TEXTAUSZUG.
========================================

48° 13' 22.75" N, 16° 30' 8.30" E zur Karte im Wien Kulturgut
Flugfeld Aspern (22).
Nachdem auf der Simmeringer Haide Flugversuche unternommen worden waren (Flugfeld Simmering) und der erste Flugplatz Österreichs 1909 in Wiener Neustadt eröffnet worden war, wurde 1912 (nach ersten Erfolgen auf flugtechnischem Gebiet; Flugwesen) das Flugfeld Aspern eingerichtet, das anfangs ein Ausmaß von 850 x 800 Meter hatte und bis 1938 direkt an der Stadtgrenze zu Niederösterreich lag. Die Wahl fiel auf Aspern, damals 21. Bezirk, da dieses Gebiet gute Verbindungen zum Stadtzentrum hatte. Das weite Gelände des Marchfeldes bot ideale Bedingungen, um Notlandungen durchführen zu können. Diese musste man in den Anfängen des Flugwesens noch stark in Betracht ziehen.
Das Flugfeldareal wurde allmählich von Hangars, Werkstätten und Betriebsgebäuden samt Benzin- und Ölstation umsäumt. Am 25. Jänner 1912 erfolgte durch den Flugtechnischen Verein, den Aero-Club, den Automobilklub, die Motorluftfahrzeuggesellschaft und einige interessierte Firmen die Gründung der "Wiener Flugfeld GmbH." (Kapital 125.000 Kronen), die über Initiative des Österreichischen Aero-Clubs (Präsident Prof. Dr. Constantin Freiherr von Economo) und des Flugtechnischen Vereins (Präsident Ing. Alexander Cassinone, Freiballonfahrer) Aspern als Standort für das künftige Flugfeld auswählte. Am 23. Juni 1912 erfolgte die Einweihung des Flugfelds.

========================================

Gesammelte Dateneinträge
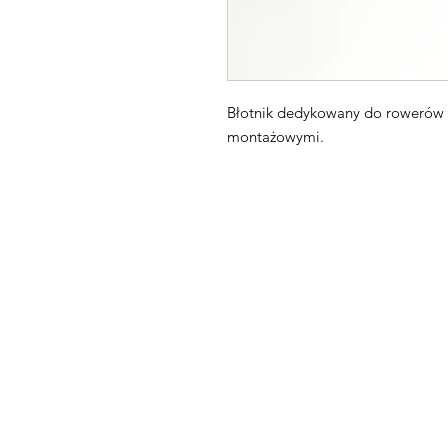
Błotnik dedykowany do rowerów 
montażowymi.
Maxpro CNC Sp. z o.o.
Villardczyków 2
Wałbrzych, 58-306
Poland​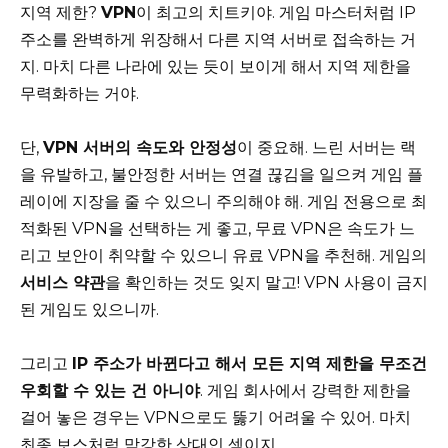
지역 제한?
VPN
이 최고의 치트키야. 게임 마스터처럼 IP
주소를 완벽하게 위장해서 다른 지역 서버로 접속하는 거
지. 마치 다른 나라에 있는 듯이 보이게 해서 지역 제한을
무력화하는 거야.
단,
VPN 서버의 속도와 안정성
이 중요해. 느린 서버는 랙
을 유발하고, 불안정한 서버는 연결 끊김을 일으켜 게임 플
레이에 지장을 줄 수 있으니 주의해야 해. 게임 전용으로 최
적화된 VPN을 선택하는 게 좋고, 무료 VPN은 속도가 느
리고 보안이 취약할 수 있으니 유료 VPN을 추천해. 게임의
서비스 약관
을 확인하는 것도 잊지 말고! VPN 사용이 금지
된 게임도 있으니까.
그리고
IP 주소가 바뀐다고 해서 모든 지역 제한을 무조건
우회할 수 있는 건 아니야
. 게임 회사에서 강력한 제한을
걸어 놓은 경우는 VPN으로도 뚫기 어려울 수 있어. 마치
최종 보스처럼 막강한 상대인 셈이지.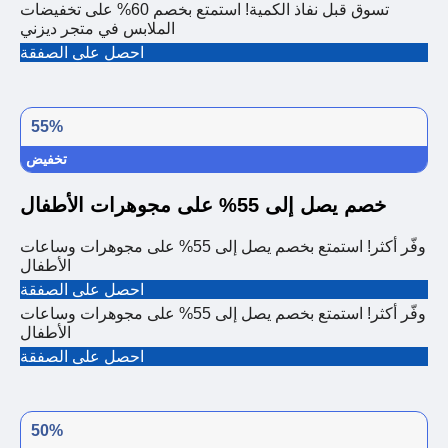
تسوق قبل نفاذ الكمية! استمتع بخصم 60% على تخفيضات
الملابس في متجر ديزني
احصل على الصفقة
55%
تخفيض
خصم يصل إلى 55% على مجوهرات الأطفال
وفّر أكثر! استمتع بخصم يصل إلى 55% على مجوهرات وساعات
الأطفال
احصل على الصفقة
وفّر أكثر! استمتع بخصم يصل إلى 55% على مجوهرات وساعات
الأطفال
احصل على الصفقة
50%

========================================

AUFGABE 1.
Fassen Sie den Absatz aus dem Text über das Flugfeld Aspern, der mit „Das Flugfeldareal wurde allmählich“ beginnt, als kurze Liste zusammen, ohne seine wichtigsten Fakten wegzulassen.
AUFGABE 2.
Prüfen Sie anhand des Textes über das Flugfeld Aspern, ob die folgenden Aussagen zutreffen. Antworten Sie jeweils mit Ja oder Nein und zitieren Sie die entscheidende Textstelle.
(a) Der erste Flugplatz Österreichs wurde 1909 in Wiener Neustadt eröffnet.
(b) Das Flugfeld Aspern hatte anfangs ein Ausmaß von 800 x 800 Metern.
(c) Aspern wurde gewählt, weil das Gebiet weit vom Stadtzentrum entfernt lag.
AUFGABE 3.
Wofür bot das weite Gelände des Marchfeldes laut dem Text über das Flugfeld Aspern ideale Bedingungen?
Die Datensätze braucht man für die Bearbeitung nicht.

LÖSUNG 1.
- Das Flugfeld wurde nach und nach von Hangars, Werkstätten und Betriebsgebäuden samt Benzin- und Ölstation umgeben.
- Am 25. Jänner 1912 wurde die „Wiener Flugfeld GmbH.“ mit einem Kapital von 125.000 Kronen gegründet. Gründer waren der Flugtechnische Verein, der Aero-Club, der Automobilklub, die Motorluftfahrzeuggesellschaft und einige interessierte Firmen.
- Die Gesellschaft wählte Aspern als Standort. Die Initiative dazu ging vom Österreichischen Aero-Club (Präsident Prof. Dr. Constantin Freiherr von Economo) und vom Flugtechnischen Verein (Präsident Ing. Alexander Cassinone) aus.
- Am 23. Juni 1912 wurde das Flugfeld eingeweiht.

LÖSUNG 2.
(a) Ja: „der erste Flugplatz Österreichs 1909 in Wiener Neustadt eröffnet worden war“
(b) Nein: „das anfangs ein Ausmaß von 850 x 800 Meter hatte“
(c) Nein: „da dieses Gebiet gute Verbindungen zum Stadtzentrum hatte“

LÖSUNG 3.
Es bot ideale Bedingungen für die Durchführung von Notlandungen.